Летчики засмеялись и тоже стали благодарить Лермана, как будто он был одним из создателей спутника.

– Ну побегу, – сказал Лерман, – надо еще в караульное помещение сходить.

– Туда тебя не пустят, – сказал я.

– С такой вестью везде пустят. Мы тоже стали собираться.
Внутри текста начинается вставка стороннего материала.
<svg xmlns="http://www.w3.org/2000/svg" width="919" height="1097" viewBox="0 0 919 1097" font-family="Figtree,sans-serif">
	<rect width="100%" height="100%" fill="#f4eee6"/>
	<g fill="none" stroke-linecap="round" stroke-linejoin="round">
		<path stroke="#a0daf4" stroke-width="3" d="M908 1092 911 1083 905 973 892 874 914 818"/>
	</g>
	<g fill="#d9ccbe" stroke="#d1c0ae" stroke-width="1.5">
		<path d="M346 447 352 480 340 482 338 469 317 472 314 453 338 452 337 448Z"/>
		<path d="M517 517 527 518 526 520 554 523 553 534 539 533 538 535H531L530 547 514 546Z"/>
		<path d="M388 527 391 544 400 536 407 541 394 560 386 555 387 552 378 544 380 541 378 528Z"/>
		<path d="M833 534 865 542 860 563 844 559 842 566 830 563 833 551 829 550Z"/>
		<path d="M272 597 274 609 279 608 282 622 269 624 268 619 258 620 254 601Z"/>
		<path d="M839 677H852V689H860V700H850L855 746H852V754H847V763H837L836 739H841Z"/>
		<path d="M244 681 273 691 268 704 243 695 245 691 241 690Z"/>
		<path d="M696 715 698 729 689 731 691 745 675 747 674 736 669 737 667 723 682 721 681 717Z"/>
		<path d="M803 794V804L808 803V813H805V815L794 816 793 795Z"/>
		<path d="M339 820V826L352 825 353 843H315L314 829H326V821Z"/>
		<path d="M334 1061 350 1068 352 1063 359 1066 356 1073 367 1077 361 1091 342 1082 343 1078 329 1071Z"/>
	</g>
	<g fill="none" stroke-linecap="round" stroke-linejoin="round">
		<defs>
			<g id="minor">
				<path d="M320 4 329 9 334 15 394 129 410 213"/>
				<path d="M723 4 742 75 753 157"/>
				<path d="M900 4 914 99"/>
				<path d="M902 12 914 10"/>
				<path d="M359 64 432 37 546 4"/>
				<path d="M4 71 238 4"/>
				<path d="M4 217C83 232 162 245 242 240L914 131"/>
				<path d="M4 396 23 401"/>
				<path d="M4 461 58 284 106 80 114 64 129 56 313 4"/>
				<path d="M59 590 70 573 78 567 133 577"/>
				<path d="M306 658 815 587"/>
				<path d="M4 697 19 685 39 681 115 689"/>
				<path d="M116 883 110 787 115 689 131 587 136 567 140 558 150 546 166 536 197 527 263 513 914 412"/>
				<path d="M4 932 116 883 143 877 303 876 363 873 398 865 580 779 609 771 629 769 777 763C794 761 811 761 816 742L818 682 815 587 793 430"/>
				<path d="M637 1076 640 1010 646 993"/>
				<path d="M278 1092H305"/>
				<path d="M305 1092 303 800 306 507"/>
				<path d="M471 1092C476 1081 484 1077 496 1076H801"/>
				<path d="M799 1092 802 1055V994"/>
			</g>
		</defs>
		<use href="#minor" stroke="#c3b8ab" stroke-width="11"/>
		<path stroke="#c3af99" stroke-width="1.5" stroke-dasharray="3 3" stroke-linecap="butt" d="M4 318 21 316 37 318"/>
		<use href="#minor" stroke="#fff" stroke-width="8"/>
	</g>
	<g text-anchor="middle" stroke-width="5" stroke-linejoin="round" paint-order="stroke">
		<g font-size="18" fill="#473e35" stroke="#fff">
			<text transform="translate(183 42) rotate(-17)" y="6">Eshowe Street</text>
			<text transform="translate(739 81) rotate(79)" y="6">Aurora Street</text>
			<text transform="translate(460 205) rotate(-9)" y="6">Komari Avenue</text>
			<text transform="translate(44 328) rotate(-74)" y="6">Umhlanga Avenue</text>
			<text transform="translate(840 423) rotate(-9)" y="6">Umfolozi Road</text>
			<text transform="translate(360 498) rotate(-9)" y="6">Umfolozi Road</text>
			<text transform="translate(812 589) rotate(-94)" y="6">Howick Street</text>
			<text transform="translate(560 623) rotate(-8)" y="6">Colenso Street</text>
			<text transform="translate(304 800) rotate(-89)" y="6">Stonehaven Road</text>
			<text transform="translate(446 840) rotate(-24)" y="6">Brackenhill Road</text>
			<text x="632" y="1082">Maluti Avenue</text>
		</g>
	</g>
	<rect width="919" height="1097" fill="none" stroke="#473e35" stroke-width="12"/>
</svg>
– По этому случаю не грех и… – Лобанов щелкнул себя по кадыку.

Не сговариваясь, гурьбой направились на «Невский проспект».

Солнце уже не в силах было подняться по небосклону так высоко, как летом. Все реже выглядывало из-за осенних туч. И словно для того чтобы оставить по себе память, солнце зажигало деревья.

Наш парк менялся на глазах. Сначала нежным полевым светом засветились березки. (И, словно стыдясь своей красоты, они первыми начали сбрасывать листья.) В розовые тона окрасились клены. Ярким багрянцем вспыхнули дубы и рябины. И скоро уже осенним пожаром был охвачен весь парк. Он пылал от края до края, роняя разноцветные не гаснущие на ветру искры – листья.

И сегодня, несмотря на холодную, промозглую погоду, осенние краски еще не померкли, хотя, может быть, их больше стало на земле, чем на деревьях. На «Невском проспекте» было много народу. Все ходили праздничные, улыбающиеся, возбужденно разговаривали, смеялись, время от времени посматривая в посеревшее небо, словно спутник должен был спуститься со своей высоты и помахать всем своими длинными усами-антеннами. Несмотря на глубокую осень, на душе людей была весна.

Около репродуктора стояла толпа, и все ждали начала последних известий. Здесь был и Шатунов.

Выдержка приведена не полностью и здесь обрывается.